Старуха-родственница, как и обычно, пришла в тот день забрать завтрак. Она уже выходила в дверь с большим подносом и вдруг (Катерина придерживала дверь) как-то неестественно попятилась и, сделав несколько коротких семенящих шагов, прижалась к стене. Катерина заглянула за дверь и — увидела хозяйку. В один миг она все поняла и бросилась в угол меж шкафом и столом.
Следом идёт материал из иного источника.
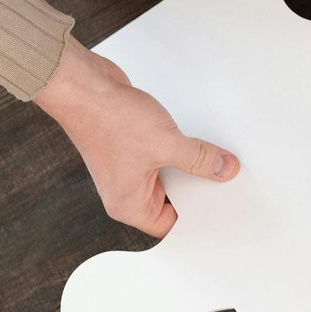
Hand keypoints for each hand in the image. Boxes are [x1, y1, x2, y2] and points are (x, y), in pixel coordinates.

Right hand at [33, 39, 239, 236]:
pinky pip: (165, 157)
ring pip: (171, 176)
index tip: (222, 207)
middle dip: (198, 190)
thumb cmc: (107, 119)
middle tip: (226, 182)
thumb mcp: (166, 143)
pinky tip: (199, 143)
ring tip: (215, 160)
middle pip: (172, 201)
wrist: (84, 85)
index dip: (196, 218)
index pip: (169, 225)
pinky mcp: (133, 147)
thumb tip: (224, 169)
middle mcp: (126, 191)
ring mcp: (129, 168)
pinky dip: (181, 151)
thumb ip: (200, 159)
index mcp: (128, 205)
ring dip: (190, 167)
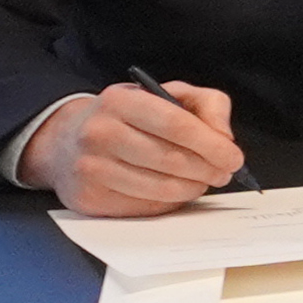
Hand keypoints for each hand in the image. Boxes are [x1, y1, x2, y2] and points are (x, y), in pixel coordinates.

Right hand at [25, 81, 244, 216]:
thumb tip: (224, 138)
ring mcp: (91, 168)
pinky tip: (172, 189)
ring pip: (161, 188)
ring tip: (201, 181)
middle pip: (171, 160)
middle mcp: (99, 132)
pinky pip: (145, 207)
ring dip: (193, 188)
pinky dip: (170, 202)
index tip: (233, 157)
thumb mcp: (168, 95)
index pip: (176, 124)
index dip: (211, 145)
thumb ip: (207, 106)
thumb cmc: (131, 118)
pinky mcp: (89, 198)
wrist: (68, 141)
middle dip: (208, 170)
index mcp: (119, 101)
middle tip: (223, 173)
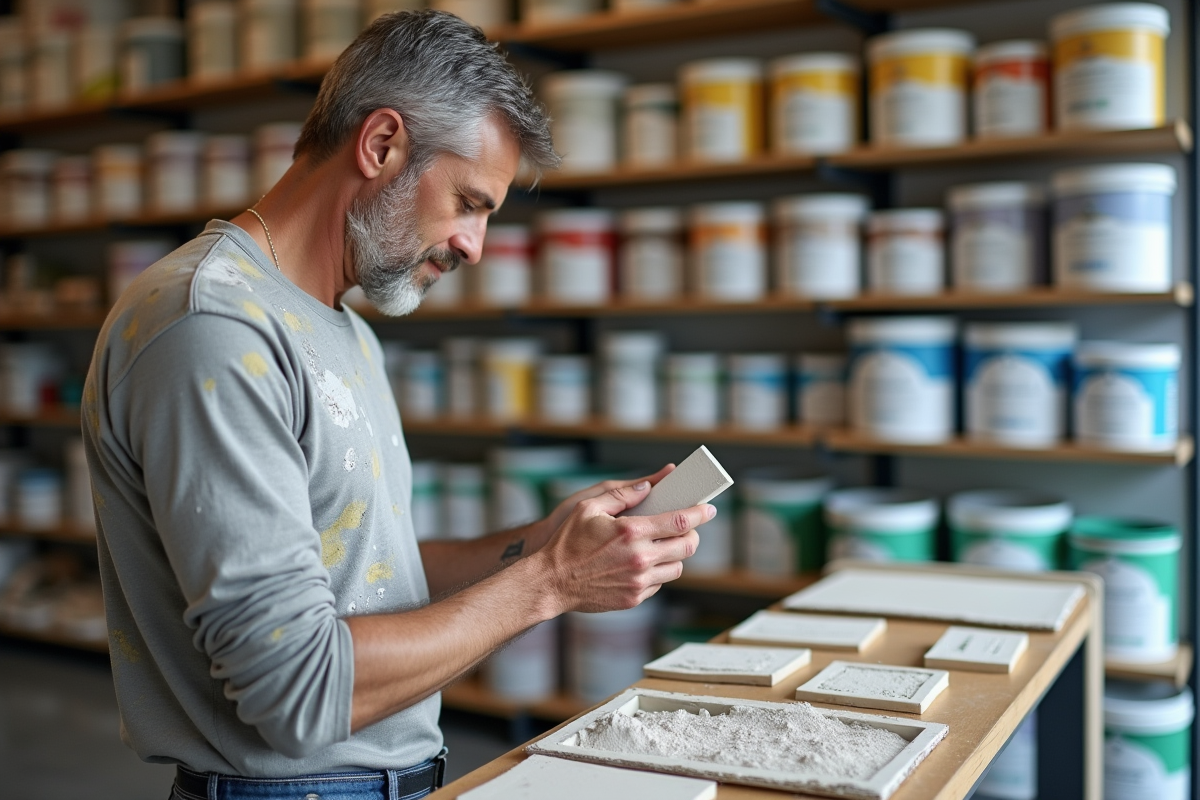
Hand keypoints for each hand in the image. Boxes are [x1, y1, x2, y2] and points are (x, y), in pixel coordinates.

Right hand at [533, 479, 713, 614]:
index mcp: (631, 532)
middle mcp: (640, 558)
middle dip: (693, 534)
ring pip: (677, 567)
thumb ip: (622, 494)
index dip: (700, 513)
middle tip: (689, 528)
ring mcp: (638, 581)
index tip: (709, 508)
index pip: (680, 520)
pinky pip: (659, 584)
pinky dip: (658, 572)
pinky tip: (646, 563)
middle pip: (687, 546)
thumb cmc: (567, 542)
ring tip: (666, 546)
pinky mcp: (634, 598)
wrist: (551, 582)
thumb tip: (648, 487)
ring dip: (677, 555)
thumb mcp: (588, 507)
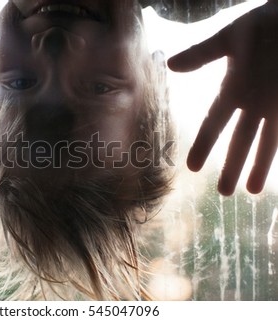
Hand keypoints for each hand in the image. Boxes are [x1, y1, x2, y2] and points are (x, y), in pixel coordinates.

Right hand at [168, 1, 277, 195]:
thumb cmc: (264, 23)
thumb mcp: (231, 37)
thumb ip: (202, 53)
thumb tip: (169, 64)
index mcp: (234, 88)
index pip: (214, 123)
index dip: (204, 145)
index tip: (192, 168)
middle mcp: (255, 103)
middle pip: (241, 141)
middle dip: (232, 166)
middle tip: (224, 192)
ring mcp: (277, 105)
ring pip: (268, 143)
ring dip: (259, 167)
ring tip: (250, 191)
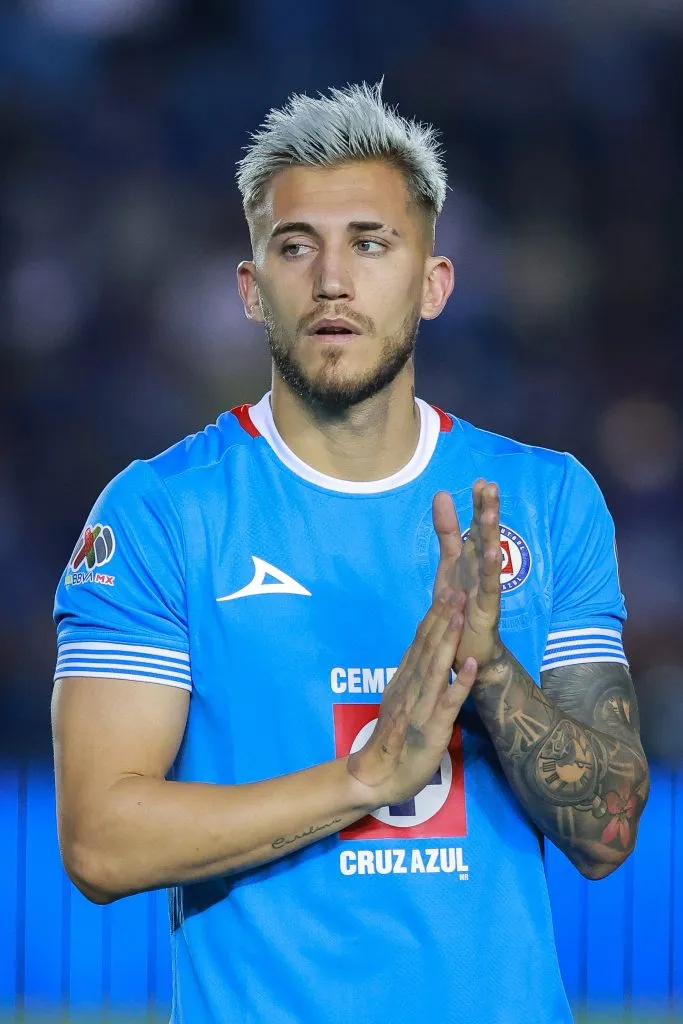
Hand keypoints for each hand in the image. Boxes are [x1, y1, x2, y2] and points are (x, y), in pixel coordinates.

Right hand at [346, 591, 476, 807]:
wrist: (376, 776)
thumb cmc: (393, 741)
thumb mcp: (399, 700)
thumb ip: (410, 676)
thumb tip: (422, 651)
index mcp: (404, 679)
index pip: (419, 641)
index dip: (434, 615)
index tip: (447, 589)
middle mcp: (410, 686)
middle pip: (427, 646)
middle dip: (442, 617)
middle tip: (456, 588)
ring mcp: (420, 706)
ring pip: (435, 667)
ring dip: (448, 639)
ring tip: (460, 614)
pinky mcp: (431, 728)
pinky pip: (447, 702)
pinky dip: (459, 682)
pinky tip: (470, 664)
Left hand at [432, 480, 503, 669]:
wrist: (466, 647)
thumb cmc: (460, 603)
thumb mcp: (449, 563)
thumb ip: (447, 532)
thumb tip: (442, 494)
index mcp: (472, 558)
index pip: (476, 526)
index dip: (478, 505)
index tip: (481, 481)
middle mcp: (482, 569)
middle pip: (486, 536)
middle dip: (488, 511)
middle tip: (491, 487)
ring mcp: (486, 587)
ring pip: (490, 557)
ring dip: (492, 535)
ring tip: (491, 512)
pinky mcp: (487, 608)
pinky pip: (489, 586)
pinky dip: (491, 569)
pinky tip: (493, 552)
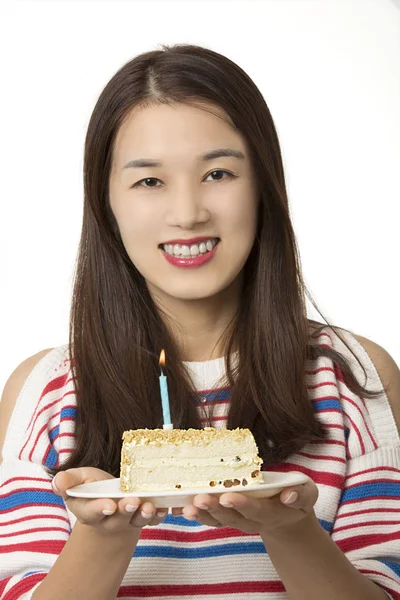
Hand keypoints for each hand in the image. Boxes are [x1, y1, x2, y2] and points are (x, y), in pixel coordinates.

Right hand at [51, 467, 167, 534]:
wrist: (107, 500)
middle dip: (125, 510)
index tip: (108, 505)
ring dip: (143, 514)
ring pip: (136, 520)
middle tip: (132, 501)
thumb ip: (67, 481)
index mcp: (89, 511)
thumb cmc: (90, 488)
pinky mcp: (143, 517)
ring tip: (148, 505)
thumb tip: (58, 482)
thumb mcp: (76, 480)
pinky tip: (163, 507)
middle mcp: (109, 519)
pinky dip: (159, 515)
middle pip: (117, 518)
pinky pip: (153, 520)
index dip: (100, 509)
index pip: (92, 513)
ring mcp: (128, 520)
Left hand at [181, 473, 317, 535]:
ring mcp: (238, 520)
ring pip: (218, 520)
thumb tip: (288, 495)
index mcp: (273, 513)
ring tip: (187, 507)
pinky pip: (210, 519)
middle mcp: (253, 520)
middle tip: (201, 499)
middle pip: (232, 517)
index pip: (257, 510)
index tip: (228, 496)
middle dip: (215, 508)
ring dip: (202, 514)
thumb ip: (301, 494)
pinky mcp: (227, 517)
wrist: (287, 514)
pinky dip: (195, 514)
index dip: (242, 505)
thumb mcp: (307, 492)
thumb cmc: (296, 496)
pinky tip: (181, 508)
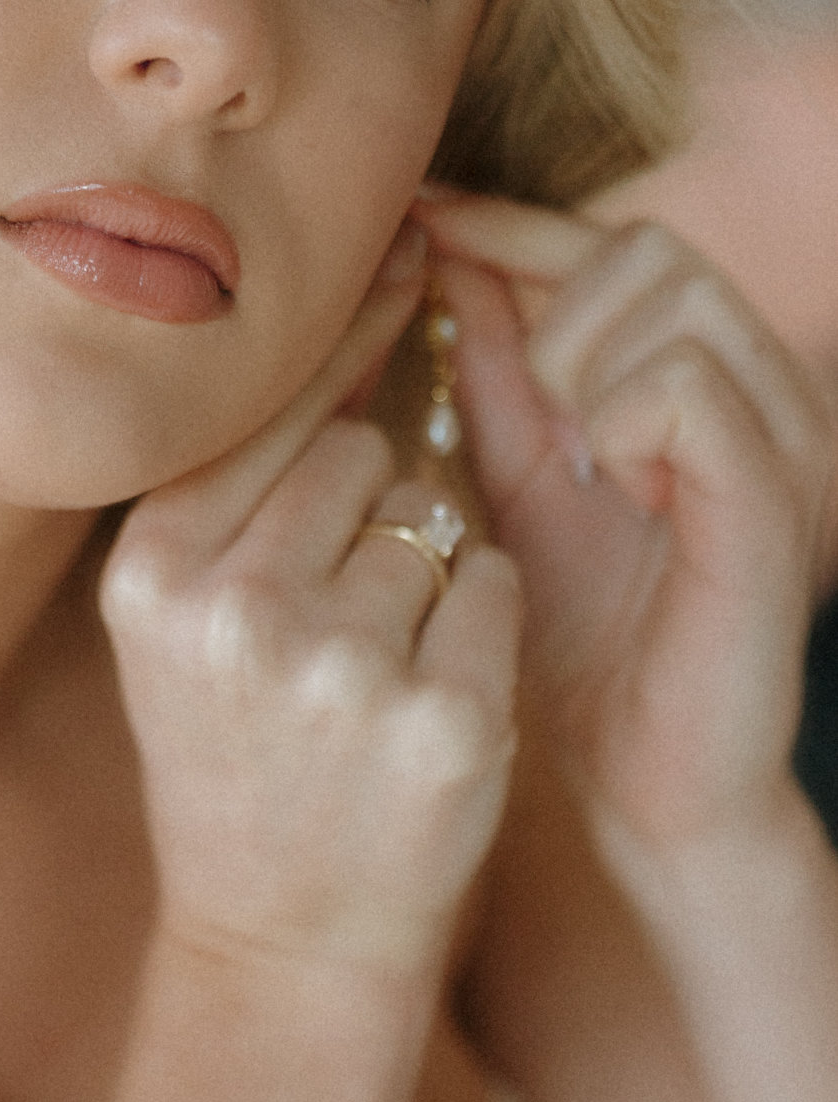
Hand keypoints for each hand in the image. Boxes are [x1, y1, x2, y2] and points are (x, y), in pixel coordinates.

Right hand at [98, 233, 519, 975]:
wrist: (281, 937)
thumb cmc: (235, 770)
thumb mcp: (180, 637)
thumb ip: (237, 500)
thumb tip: (352, 335)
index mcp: (155, 578)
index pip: (269, 408)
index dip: (345, 336)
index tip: (407, 258)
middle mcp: (241, 614)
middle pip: (362, 455)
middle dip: (371, 508)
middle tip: (338, 613)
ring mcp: (348, 670)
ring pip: (434, 516)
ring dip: (423, 571)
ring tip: (373, 673)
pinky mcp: (449, 719)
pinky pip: (492, 586)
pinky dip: (476, 625)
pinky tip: (426, 700)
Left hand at [417, 193, 836, 859]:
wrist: (653, 784)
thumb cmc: (585, 650)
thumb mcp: (522, 496)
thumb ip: (502, 390)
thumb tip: (447, 272)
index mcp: (689, 387)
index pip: (607, 247)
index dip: (510, 225)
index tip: (418, 224)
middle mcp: (752, 396)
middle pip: (647, 248)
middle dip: (553, 306)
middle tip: (530, 415)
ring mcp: (776, 444)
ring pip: (675, 298)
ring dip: (587, 362)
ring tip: (571, 457)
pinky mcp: (770, 509)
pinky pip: (689, 389)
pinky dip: (624, 416)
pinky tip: (604, 478)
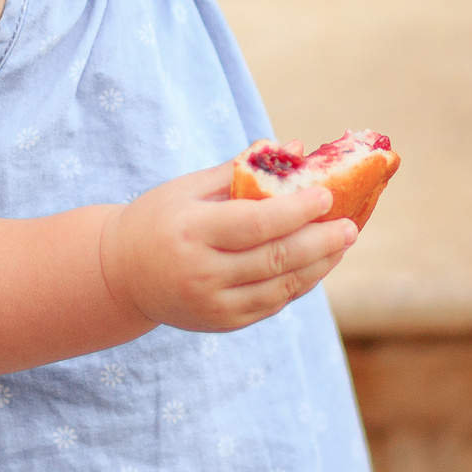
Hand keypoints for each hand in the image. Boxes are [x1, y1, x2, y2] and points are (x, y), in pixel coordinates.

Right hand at [99, 164, 358, 333]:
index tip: (327, 196)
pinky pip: (272, 304)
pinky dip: (300, 284)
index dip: (296, 211)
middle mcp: (201, 273)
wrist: (120, 274)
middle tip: (351, 226)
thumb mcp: (188, 187)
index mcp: (190, 232)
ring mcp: (212, 304)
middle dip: (320, 242)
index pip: (254, 223)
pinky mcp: (222, 322)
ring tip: (342, 242)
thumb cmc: (159, 218)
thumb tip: (294, 148)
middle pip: (275, 259)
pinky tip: (318, 264)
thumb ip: (240, 169)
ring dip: (319, 265)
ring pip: (280, 287)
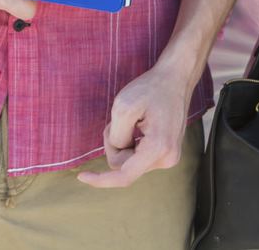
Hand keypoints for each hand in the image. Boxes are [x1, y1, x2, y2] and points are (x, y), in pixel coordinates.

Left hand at [77, 60, 197, 188]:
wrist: (176, 78)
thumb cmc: (151, 89)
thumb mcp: (124, 107)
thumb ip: (116, 137)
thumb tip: (119, 150)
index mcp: (158, 148)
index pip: (124, 177)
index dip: (100, 180)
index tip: (81, 176)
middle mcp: (167, 158)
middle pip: (123, 167)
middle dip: (114, 146)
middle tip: (115, 122)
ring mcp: (169, 156)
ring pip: (129, 162)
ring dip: (122, 144)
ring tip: (131, 120)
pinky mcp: (167, 152)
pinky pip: (138, 157)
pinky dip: (131, 144)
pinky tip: (139, 126)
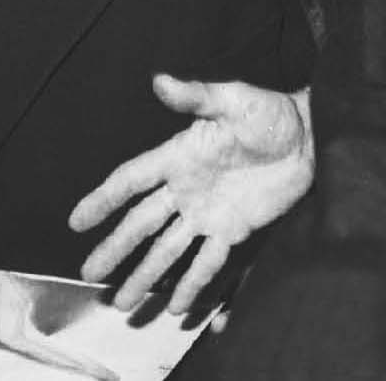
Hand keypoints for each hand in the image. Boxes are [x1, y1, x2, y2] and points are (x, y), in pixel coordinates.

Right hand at [69, 75, 313, 313]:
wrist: (310, 137)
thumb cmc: (269, 112)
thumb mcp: (232, 99)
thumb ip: (196, 94)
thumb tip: (160, 80)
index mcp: (178, 156)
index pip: (130, 182)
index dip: (102, 201)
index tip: (75, 222)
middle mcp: (185, 189)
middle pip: (141, 225)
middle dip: (114, 249)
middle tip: (88, 274)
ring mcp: (208, 213)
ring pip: (168, 250)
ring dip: (144, 275)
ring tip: (121, 303)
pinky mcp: (234, 230)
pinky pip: (208, 262)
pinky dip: (191, 284)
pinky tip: (174, 307)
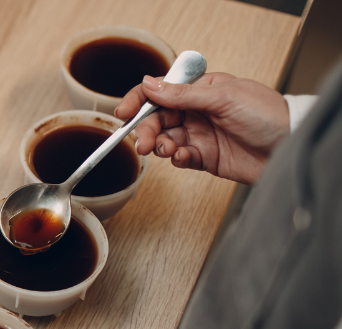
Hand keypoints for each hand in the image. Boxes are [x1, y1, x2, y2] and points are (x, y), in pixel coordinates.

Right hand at [114, 72, 289, 184]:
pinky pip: (180, 158)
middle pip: (159, 119)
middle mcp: (198, 112)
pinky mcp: (205, 158)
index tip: (124, 113)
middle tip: (145, 143)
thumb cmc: (267, 115)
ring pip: (166, 140)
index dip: (140, 101)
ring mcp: (201, 135)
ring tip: (168, 150)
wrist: (289, 147)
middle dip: (148, 130)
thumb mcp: (222, 98)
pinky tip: (184, 157)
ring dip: (162, 146)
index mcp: (201, 91)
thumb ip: (182, 95)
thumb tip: (149, 84)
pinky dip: (177, 159)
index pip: (162, 92)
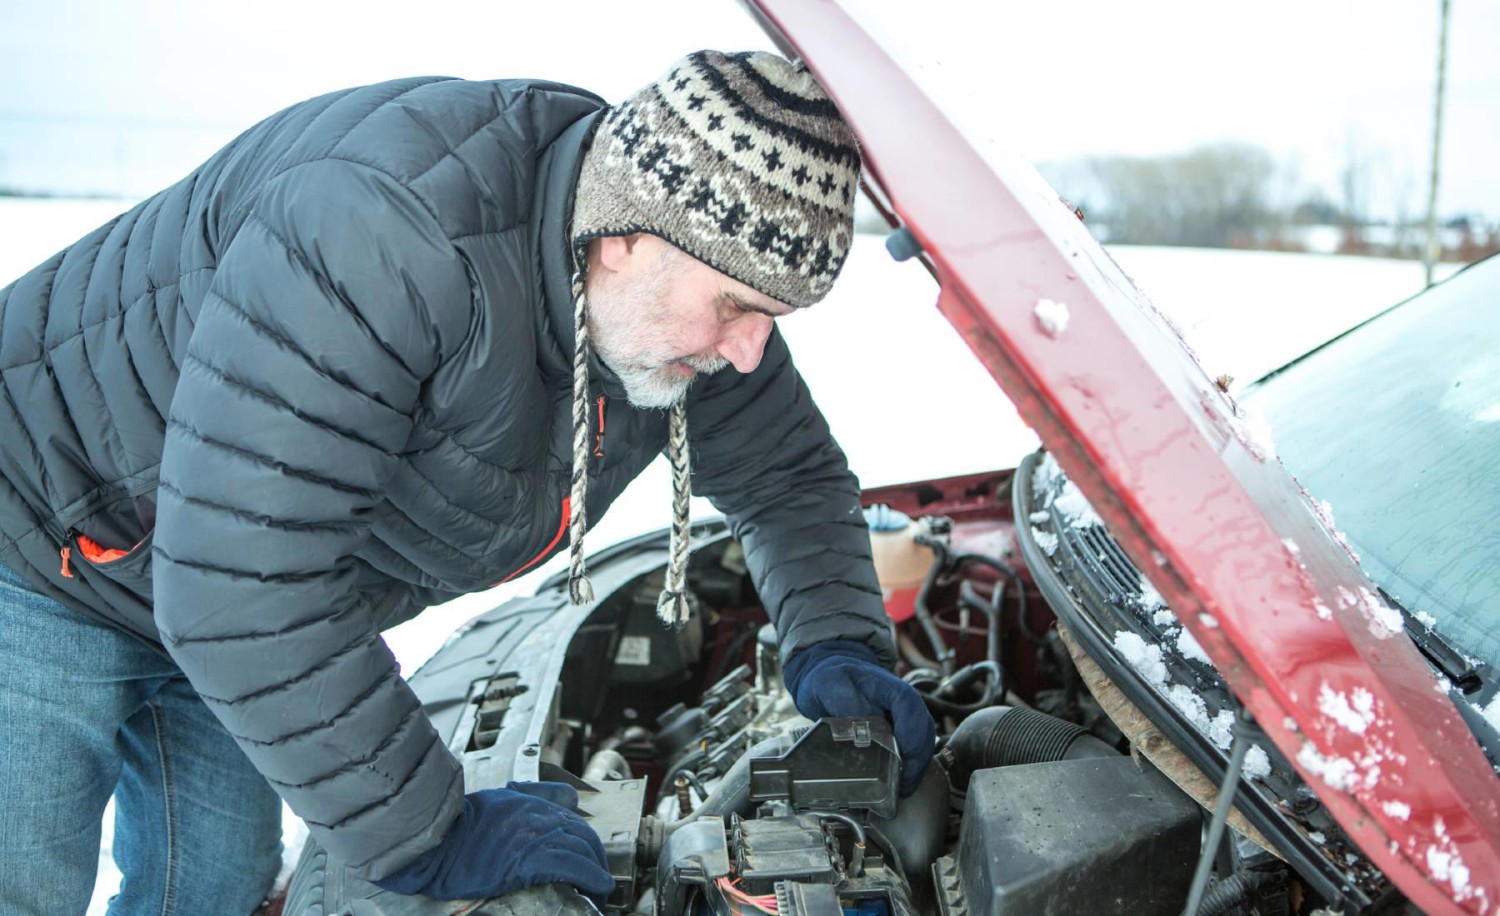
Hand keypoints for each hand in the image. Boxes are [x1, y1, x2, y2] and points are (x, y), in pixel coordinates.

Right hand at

Хозяйка была в халате (только две нижние пуговицы были застегнуты, а ворот с одной стороны был загнут внутрь, как если бы халат надевали в судорожной спешке), под халатом была только ночная рубашка, наискось разорванная на груди, со скомканными кружевами; домашние туфли на босу ногу; волосы не расчесаны (космы свисали на лоб), а лицо бледное. «Гадина! — произнесла она тихо и словно даже нараспев. — Подлая!» Поднос в руках старухи при этих словах качнулся набок, она попыталась его удержать и сильно прижала к груди; от этого последнего движения чашка со сливками опрокинулась, сливки расплылись по подносу, а чашка покатилась к краю; старушка напряженно смотрела на поднос. Но чашка не успела достичь края: хозяйка, повторив (на этот раз почти выкрикнув с шипящими звуками) «Подлая!» — резко взмахнула рукой и ударила по краю подноса. Старушка сдавленно ойкнула, поднос вылетел из ее рук — брызги и осколки разлетелись по полу; старушка накрыла голову руками и медленно стала приседать. «Живот надула! Думаешь, никто не замечает!» — выкрикнула хозяйка и шагнула к Катерине. Катерина широко раскрытыми глазами смотрела на подходившую и только плотнее прижималась к стене. Хозяйка хотела как будто еще что-то выкрикнуть, но только повела ртом, как в зевоте; она остановилась перед Катериной и словно не знала, что ей теперь делать. Она переступила с ноги на ногу (осколки затрещали под подошвами) и задела боком ручку сковороды, стоявшей на столе: сковорода провернулась, и ручка теперь встала под руку хозяйки; та как будто машинально схватилась за ручку. Остальное произошло как бы само собой: хозяйка потянула сковороду на себя, ухватила ручку еще и другой рукой, словно с усилием оторвала сковороду от стола и подняла ее над головой (остатки жира тонкой струей пролились на грудь). Катерина, как завороженная, смотрела на хозяйку, не в силах поднять рук к голове, а только еще сильнее вжимала голову в плечи. Хозяйка крякнула — как делают, когда колют дрова — и со всего маху ударила Катерину по голове.